The agreement signed in Washington marks a deepening of US relations with a longstanding European ally, despite a growing focus by President Joe Biden’s administration on Asia.
Greece and the United States signed a five-year extension of the Mutual Defense Cooperation Agreement, which has been renewed each year since 1990, with an understanding it will remain in force indefinitely afterward unless either country gives a two-year notice.
Greece will also allow a greater US troop presence in sites including Alexandroupolis — a port near the Turkish border — as well as the key US hub of Souda Bay in Crete.
Signing the agreement with Secretary of State Antony Blinken, Greek Foreign Minister Nikos Dendias did not explicitly mention Turkey but said Athens has peacefully worked to set maritime demarcations with other neighbors — Egypt, Italy and Albania.
“In the Eastern Mediterranean,” Dendias said, “Greece is facing a casus belli, a threat with war if it exercises its sovereign rights and, I have to say, Greece is facing daily provocation.”
“Greece is committed to resolve disputes with diplomacy and always in accordance with international law,” he said.
Blinken called Greece a “strong and reliable ally” and, in a later statement, said the expanded agreement would “advance security and stability in the Eastern Mediterranean and beyond.”
Tensions soared last year when Turkey sent an exploration ship and small navy flotilla to conduct research in waters that Greece considers its own under treaties.
The Greek parliament a week ago ratified a major defense agreement with France, with Athens buying three frigates at a cost of three billion euros ($3.5 billion).
Turkey denounced the French deal, saying the goal was the “isolating and alienating of Turkey instead of cooperation.”
In a recent radio interview, Greek junior foreign minister Miltiadis Varvitsiotis called Turkey’s reaction “very intense and aggressive,” and said the US expansion in Alexandroupolis sends “a very strong message regarding the protection of the Greek-Turkish border” — also a key gateway for undocumented migrants into the European Union.
France secured the deal with Greece over a US bid as it was smarting from the loss of a major submarine contract with Australia, which said it needed US nuclear technology amid rising tension with China.

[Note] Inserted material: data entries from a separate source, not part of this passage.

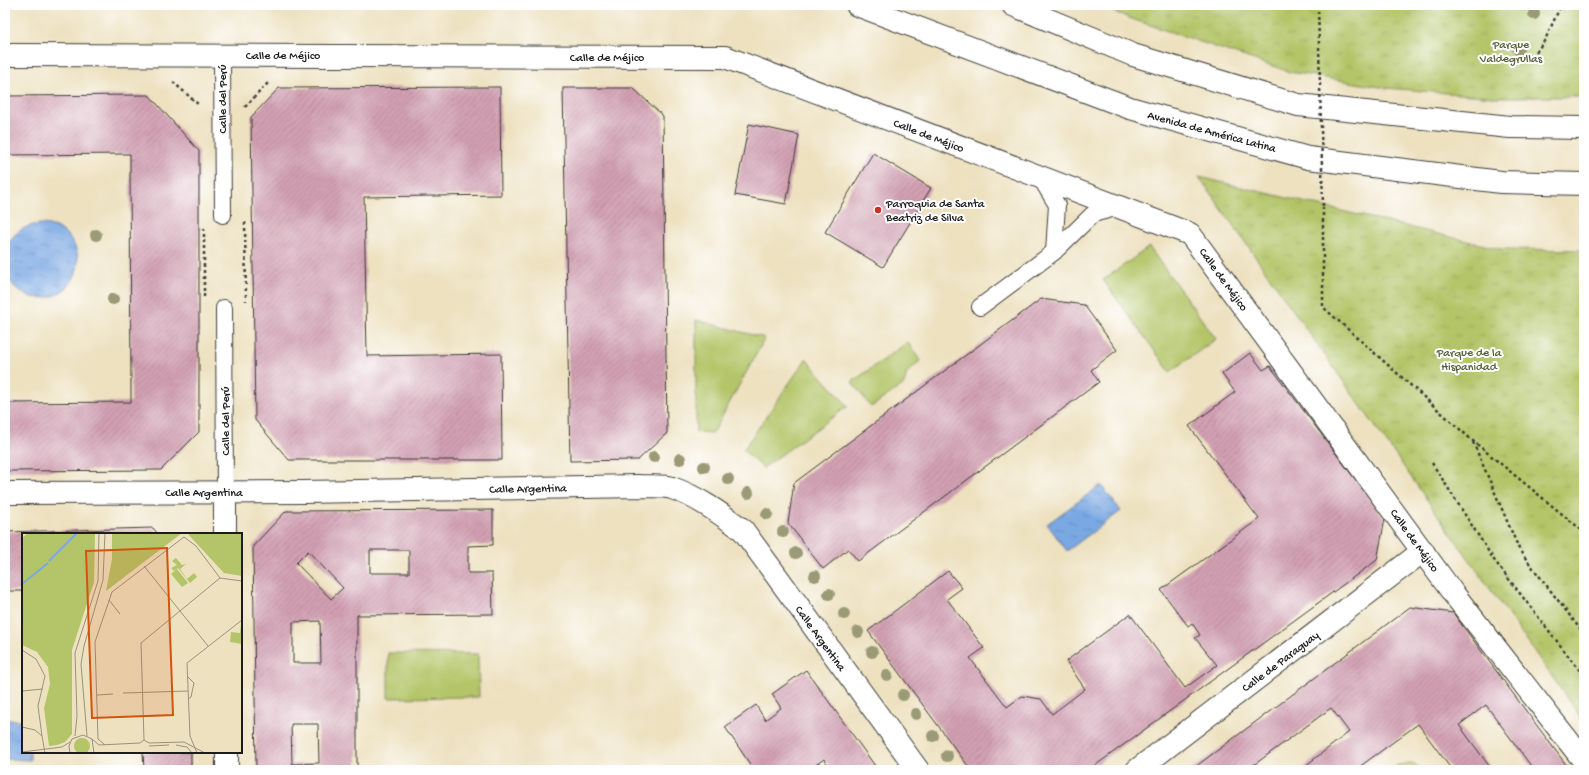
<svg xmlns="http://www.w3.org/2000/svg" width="1589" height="775" font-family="'Gochi Hand',sans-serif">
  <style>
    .grass { fill: #b3c568; stroke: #687042 }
    .park { fill: url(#park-tufts); stroke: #687042 }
    .water { fill: url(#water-ripples); stroke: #4b6280 }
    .building { fill: url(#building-hatch); fill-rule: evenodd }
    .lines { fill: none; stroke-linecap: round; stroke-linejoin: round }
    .lane-casing { stroke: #3b3a35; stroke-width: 18 }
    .street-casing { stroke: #3b3a35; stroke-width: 24 }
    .primary-casing { stroke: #3b3a35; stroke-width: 24 }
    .path { stroke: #3b3a35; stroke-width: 2.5; stroke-dasharray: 3 3; stroke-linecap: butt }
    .lane { stroke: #fff; stroke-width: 16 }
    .street { stroke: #fff; stroke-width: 22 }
    .primary { stroke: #fff; stroke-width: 22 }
    .path-bridge { stroke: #3b3a35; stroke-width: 2.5; stroke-dasharray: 3 3; stroke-linecap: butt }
    .tree { fill: #9b9a76 }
    .poi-dot { fill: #c8321e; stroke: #fff; stroke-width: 1.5 }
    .labels { text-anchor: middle; stroke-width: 4; stroke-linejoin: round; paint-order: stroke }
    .park-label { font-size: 12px; fill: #58603a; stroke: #fff }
    .street-label { font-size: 12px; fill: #1c1c1c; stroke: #fff }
    .poi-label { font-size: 12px; fill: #1c1c1c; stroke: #fff; text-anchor: start }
    .inset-river { fill: none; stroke: #7aa8e3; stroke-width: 2 }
    .inset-road { fill: none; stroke: #99927e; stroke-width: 1 }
    .view { fill: #d4530e; fill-opacity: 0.15; stroke: #d4530e; stroke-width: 2 }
    .inset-edge { fill: none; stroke: #1c1c1c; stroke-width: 2 }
  </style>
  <defs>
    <pattern id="park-tufts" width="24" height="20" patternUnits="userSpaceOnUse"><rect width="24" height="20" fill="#b3c568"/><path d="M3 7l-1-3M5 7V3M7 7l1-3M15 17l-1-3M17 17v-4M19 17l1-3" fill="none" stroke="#99a95a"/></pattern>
    <pattern id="water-ripples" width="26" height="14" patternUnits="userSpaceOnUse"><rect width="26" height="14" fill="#7aa8e3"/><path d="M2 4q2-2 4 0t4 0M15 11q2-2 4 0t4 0" fill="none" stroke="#6388b7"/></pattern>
    <pattern id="building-hatch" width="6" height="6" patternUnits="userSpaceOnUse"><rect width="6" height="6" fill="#d1a0b2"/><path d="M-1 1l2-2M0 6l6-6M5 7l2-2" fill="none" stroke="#b38998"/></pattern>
  </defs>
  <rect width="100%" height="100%" fill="#fff"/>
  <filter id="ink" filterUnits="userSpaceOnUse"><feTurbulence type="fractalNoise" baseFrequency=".025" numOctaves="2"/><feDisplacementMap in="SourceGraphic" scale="8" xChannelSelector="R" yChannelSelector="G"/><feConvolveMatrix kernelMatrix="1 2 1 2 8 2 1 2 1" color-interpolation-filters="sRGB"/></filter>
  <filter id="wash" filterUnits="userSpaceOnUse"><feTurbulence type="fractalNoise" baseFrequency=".012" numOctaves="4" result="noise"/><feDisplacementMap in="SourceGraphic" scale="16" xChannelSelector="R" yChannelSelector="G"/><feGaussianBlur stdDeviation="0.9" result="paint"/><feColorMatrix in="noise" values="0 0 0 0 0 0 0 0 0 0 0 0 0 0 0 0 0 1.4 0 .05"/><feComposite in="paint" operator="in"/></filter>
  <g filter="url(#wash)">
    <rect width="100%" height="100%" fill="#ede1c0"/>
    <g class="grass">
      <path d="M 1149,247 L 1216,339 L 1170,372 L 1103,280 Z"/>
      <path d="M 696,320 L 765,338 L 713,433 L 696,432 Z"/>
      <path d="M 908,342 L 920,361 L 907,373 L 904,384 L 871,407 L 852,382 Z"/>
      <path d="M 806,359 L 848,406 L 763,468 L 743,450 Z"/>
      <path d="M 388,653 L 478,654 L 479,697 L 388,698 Z"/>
    </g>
    <g class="park">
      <path d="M 1097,5 L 1584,5 L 1584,97 L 1495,97 L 1386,88 L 1290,72 L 1129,18 Z"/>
      <path d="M 1199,177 L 1501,249 L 1584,250 L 1584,722 Z"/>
      <path d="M 1409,763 L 1417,766 L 1421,770 L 1391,770 L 1398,765 Z"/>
    </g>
    <g class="water">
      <circle cx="41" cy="261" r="37"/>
      <path d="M 1101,485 L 1121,511 L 1067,551 L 1047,524 Z"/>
      <path d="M 5,720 L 23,720 L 23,752 L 30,752 L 30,760 L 5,759 Z"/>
    </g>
    <g id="blocks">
      <g class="building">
        <path d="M 500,87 L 501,195 L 364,197 L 367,356 L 501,354 L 502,460 L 289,460 L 255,420 L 251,117 L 279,88 Z"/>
        <path d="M 563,88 L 633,88 L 663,116 L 667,433 L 638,460 L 570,461 Z"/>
        <path d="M 149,95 L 199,151 L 199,432 L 161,470 L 5,471 L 5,403 L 131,402 L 130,154 L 5,155 L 5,96 Z"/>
        <path d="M 749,124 L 799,135 L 786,204 L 735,195 Z"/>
        <path d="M 873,153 L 931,188 L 883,267 L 825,232 Z"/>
        <path d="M 1041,299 L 1084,305 L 1117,350 L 1091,370 L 1099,382 L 858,561 L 848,549 L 823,569 L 788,523 L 794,483 Z"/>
        <path d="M 1250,353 L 1263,370 L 1270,366 L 1385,519 L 1377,560 L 1089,770 L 971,770 L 868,631 L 948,571 L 962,588 L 947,599 L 984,648 L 970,658 L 1007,707 L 1022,696 L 1041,699 L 1052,714 L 1085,689 L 1066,661 L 1130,614 L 1185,688 L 1217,665 L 1195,638 L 1200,635 L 1192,623 L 1188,626 L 1161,590 L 1259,519 L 1189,426 L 1235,392 L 1222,374 Z"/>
        <path d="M 493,510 L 493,545 L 468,546 L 468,573 L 492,573 L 493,614 L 357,615 L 357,770 L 256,770 L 253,546 L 286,511 ZM 370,550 L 409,550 L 409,573 L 370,573 ZM 308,551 L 343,588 L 331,599 L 296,563 ZM 320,621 L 321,663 L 293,663 L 293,622 ZM 291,724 L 318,724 L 319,763 L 292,764 Z"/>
        <path d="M 153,528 L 158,534 L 23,534 L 23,591 L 5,591 L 5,532 Z"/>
        <path d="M 1410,607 L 1453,613 L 1570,770 L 1534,770 L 1486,705 L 1459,725 L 1490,767 L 1486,770 L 1452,770 L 1418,724 L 1355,770 L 1300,770 L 1349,732 L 1331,708 L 1247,770 L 1191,770 Z"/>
        <path d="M 806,670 L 878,770 L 831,770 L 824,759 L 808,770 L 754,770 L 725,727 L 756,705 L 765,720 L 781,708 L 772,694 Z"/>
        <path d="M 143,752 L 191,752 L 191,770 L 144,770 Z"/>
      </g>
    </g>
  </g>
  <g filter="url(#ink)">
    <use href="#blocks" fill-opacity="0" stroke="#3b3a35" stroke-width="1"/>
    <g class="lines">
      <defs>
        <g id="lane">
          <path d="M 222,55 L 223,215"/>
          <path d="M 1040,177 L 1057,205 L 1054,252"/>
          <path d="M 980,307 L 1054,252 L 1093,214 L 1119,207"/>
          <path d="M 224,308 L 225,492"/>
        </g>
        <g id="street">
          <path d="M 5,55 L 725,57 L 1190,234 L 1453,593 L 1584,761"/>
          <path d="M 225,492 L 225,534"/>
          <path d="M 5,493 L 303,492 L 638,486 C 648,487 662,485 672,488 C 698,497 721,514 743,530 L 918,770"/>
          <path d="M 227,752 L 227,770"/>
          <path d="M 1137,770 L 1423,551"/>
        </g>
        <g id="primary">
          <path d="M 857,5 L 1130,108 L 1308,158 L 1501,182 L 1584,184"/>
          <path d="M 1013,5 L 1133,55 L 1298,105 L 1510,127 L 1584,128"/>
        </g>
      </defs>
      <use href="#lane" class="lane-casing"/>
      <use href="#street" class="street-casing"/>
      <use href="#primary" class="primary-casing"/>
      <g class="path">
        <path d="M 1536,52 L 1545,40 L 1561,5"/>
        <path d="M 173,82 L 199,105"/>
        <path d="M 245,107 L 269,82"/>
        <path d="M 1323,207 L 1323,307 L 1473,441 L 1584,532"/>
        <path d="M 245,222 L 246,301"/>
        <path d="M 204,228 L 204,297"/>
        <path d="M 1473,442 L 1520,551 L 1584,634"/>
        <path d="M 1432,463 L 1494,560 L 1584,676"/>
      </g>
      <use href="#lane" class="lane"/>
      <use href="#street" class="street"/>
      <use href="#primary" class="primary"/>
      <path class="path-bridge" d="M 1318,5 L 1323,207"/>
    </g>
    <g class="tree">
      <circle cx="1534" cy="14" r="6"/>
      <circle cx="1518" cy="49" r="6"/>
      <circle cx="96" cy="235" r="6"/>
      <circle cx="113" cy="299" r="6"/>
      <circle cx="654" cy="457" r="6"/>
      <circle cx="680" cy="459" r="6"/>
      <circle cx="704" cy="467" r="6"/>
      <circle cx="728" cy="479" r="6"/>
      <circle cx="748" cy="493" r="6"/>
      <circle cx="767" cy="514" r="6"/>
      <circle cx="783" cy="532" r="6"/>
      <circle cx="796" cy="553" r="6"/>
      <circle cx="815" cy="576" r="6"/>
      <circle cx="829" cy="594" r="6"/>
      <circle cx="844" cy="614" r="6"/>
      <circle cx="858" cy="632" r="6"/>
      <circle cx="872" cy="652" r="6"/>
      <circle cx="887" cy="675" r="6"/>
      <circle cx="903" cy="695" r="6"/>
      <circle cx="916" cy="714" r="6"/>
      <circle cx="933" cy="736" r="6"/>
      <circle cx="947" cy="756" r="6"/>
    </g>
  </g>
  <circle class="poi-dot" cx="878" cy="210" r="4"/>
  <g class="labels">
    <g class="park-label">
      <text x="1511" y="48">Parque<tspan x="1511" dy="14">Valdegrullas</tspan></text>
      <text x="1469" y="356">Parque de la<tspan x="1469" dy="14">Hispanidad</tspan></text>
    </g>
    <g class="street-label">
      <text x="283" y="59">Calle de Méjico</text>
      <text x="607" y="61">Calle de Méjico</text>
      <text transform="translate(222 99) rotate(-90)" y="4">Calle del Perú</text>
      <text transform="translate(1212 131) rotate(15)" y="4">Avenida de América Latina</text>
      <text transform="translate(929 135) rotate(21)" y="4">Calle de Méjico</text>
      <text transform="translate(1224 279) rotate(54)" y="4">Calle de Méjico</text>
      <text transform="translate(225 421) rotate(-90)" y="4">Calle del Perú</text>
      <text transform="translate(528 488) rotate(-1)" y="4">Calle Argentina</text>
      <text x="204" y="496">Calle Argentina</text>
      <text transform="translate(1415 540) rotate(54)" y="4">Calle de Méjico</text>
      <text transform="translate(821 638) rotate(54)" y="4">Calle Argentina</text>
      <text transform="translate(1280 661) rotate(-37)" y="4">Calle de Paraguay</text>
    </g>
    <g class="poi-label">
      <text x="886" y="207">Parroquia de Santa<tspan x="886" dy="14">Beatriz de Silva</tspan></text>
    </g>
  </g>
  <g transform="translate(22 533)">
    <rect width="220" height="220" fill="#ede1c0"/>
    <path d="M 154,25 L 160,32 L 164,31 L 158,36 L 165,46 L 172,40 L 175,44 L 168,50 L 156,35 L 152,38 L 149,35 L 155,32 L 150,28 ZM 155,36 L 166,50 L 160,54 L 149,41 ZM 219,91 L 220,111 L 208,109 L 209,99 L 218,100 ZM52 213a8 8 0 1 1 16 0a8 8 0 1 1-16 0Z" fill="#b3c568"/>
    <path d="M 6,0 L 73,0 L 72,49 L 50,117 L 50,201 L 43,209 L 35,212 L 27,213 L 22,175 L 28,151 L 26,134 L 15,119 L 0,112 L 0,5 ZM 90,0 L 160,0 L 84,58 L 90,26 ZM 165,0 L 220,0 L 220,43 L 202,40 Z" fill="#b3c568"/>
    <path class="inset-river" d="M 27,28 L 55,0M 0,51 L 26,30"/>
    <path class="inset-road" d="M 122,33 L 186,113M 87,67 L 98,81M 0,117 L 14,126 L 23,143 L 16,173 L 20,203M 166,144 L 172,150 L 169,164 L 166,166M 0,158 L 21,156M 101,160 L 166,158M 75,162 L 91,161M 0,194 L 13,197 L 20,203 L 23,220M 53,203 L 55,183 L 53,120 L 76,48 L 77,0M 65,203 L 59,131 L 62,113 L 81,47 L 83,0M 70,206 L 77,212 L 118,210 L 122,207 L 127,210 L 162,209 L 183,220M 122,207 L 119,110 L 198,45M 83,212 L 76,206 L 73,109 L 90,59 L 162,4 L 174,13 L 198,45 L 220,48M 154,212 L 165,214 L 170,220M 127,213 L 147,212M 0,219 L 40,214 L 48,209M 26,220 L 46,220M 48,220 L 47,213 L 50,206 L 61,202 L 70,206 L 72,220M 175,220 L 168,203 L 165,130 L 220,87"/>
    <path class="view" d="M 145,15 L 151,182 L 70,185 L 64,18 Z"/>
    <rect width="220" height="220" class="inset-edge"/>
  </g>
  <rect width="1589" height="775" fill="none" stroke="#fff" stroke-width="20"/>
</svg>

In a new effort to ease European concerns of being sidelined, Blinken announced in a separate meeting Thursday with EU foreign policy chief Josep Borrell that the two sides would establish consultations on the Indo-Pacific.
Dendias voiced appreciation for the US commitment to Greece, saying, “We understand that the United States is increasingly preoccupied with challenges in other parts of the world.”
He said the agreement with France will “contribute to enhancing the European pillar of NATO” and will promote “fairer burden-sharing between the two sides of the Atlantic.”
A senior State Department official said that Prime Minister Kyriakos Mitsotakis’ government, after choosing French frigates, took “great pains to emphasize that this in no way detracts from the US-Greece relationship.”
The official also said that, despite public statements, the situation between Turkey and Greece has “significantly improved.”
“The two governments at a political level had decided that they did not want a repeat of what we all lived through in summer of 2020,” he said.